Ao tratar da funcionalidade humana e do instrumento de avaliação como o citado acima, aborda-se a utilização da Classificação Internacional de Funcionalidade, Incapacidade e Saúde (CIF), uma referência comum para o estudo da funcionalidade humana, que pode contribuir para uma melhor investigação dos resultados obtidos no estudo do processo saúde doença, considerando uma abordagem funcional [9].

Nesse contexto, a Organização Mundial de Saúde (OMS), em 2001, publicou a CIF, fazendo com que os seus países membros devam utilizá-la por força da Resolução OMS 54,21/2001 [10]. O Ministério da Saúde resolveu a partir da Resolução Nº 452, de 10 de maio de 2012, que a CIF deve ser utilizada no Sistema Único de Saúde como instrumento estatístico na coleta e registro de dados, como ferramenta clínica, para dar visibilidade e avaliar o processo de trabalho mostrando as repercussões reais da assistência dos profissionais de saúde que lidam com a funcionalidade humana, para dimensionar e redimensionar serviços com o intuito de qualificar e quantificar informações relativas ao tratamento dos sujeitos, dentre outras atribuições [11].

Como preconizado pela OMS e resolvido pelo Ministério da Saúde, tem-se um incentivo para a realização de pesquisas científicas para auxiliar na implementação dessa classificação.
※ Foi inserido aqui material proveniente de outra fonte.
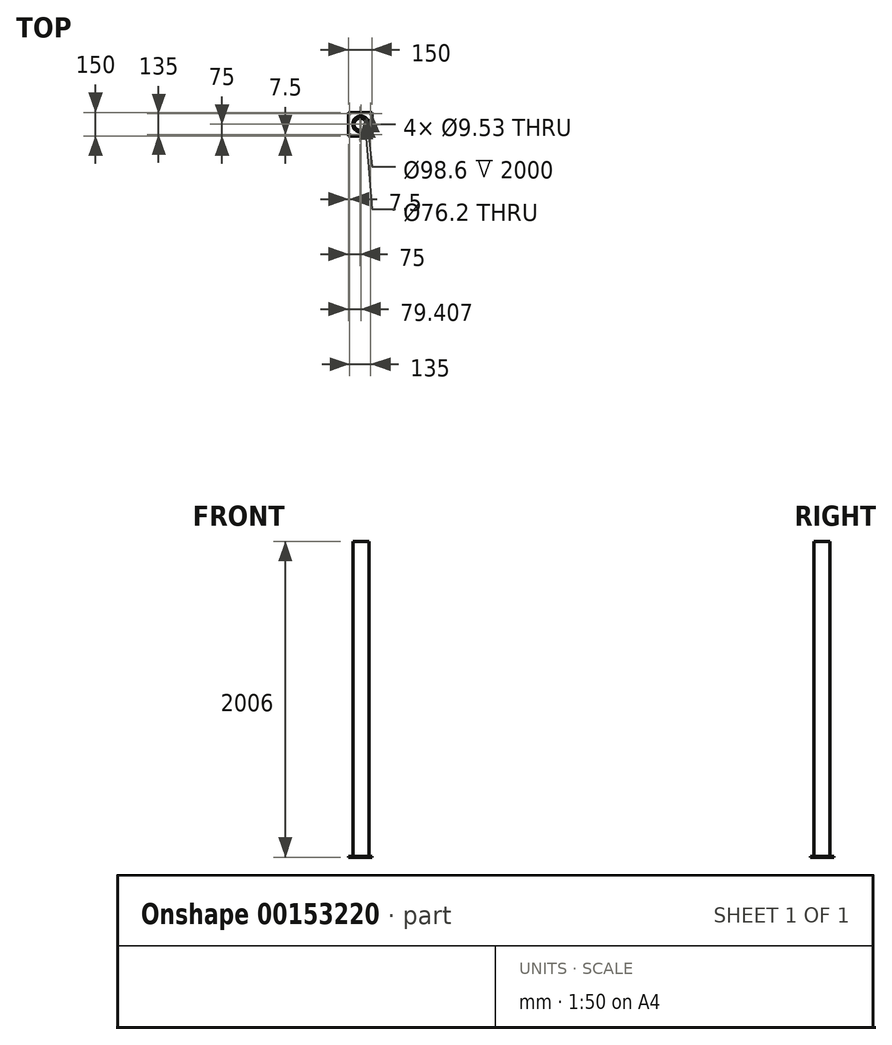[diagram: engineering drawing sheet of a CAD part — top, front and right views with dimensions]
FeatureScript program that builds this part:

Dessa forma, a literatura aponta que a CIF vem sendo abordada por diversos estudos no Brasil nos últimos 5 anos [12-14]. Há um predomínio de estudos de abordagem quantitativa e transversal, além de amostras bem diversificadas no que se refere às disfunções pesquisadas, quantidade e qualidade de casos envolvidos. Nesse contexto, a literatura aponta que o componente mais abordado pelos estudos brasileiros é atividade e participação, a maior parte aplica os componentes da CIF associados a códigos importantes com uso de qualificadores, alguns utilizam cores sets, enquanto outros estudos realizam a ligação entre instrumentos de avaliação e a CIF [12].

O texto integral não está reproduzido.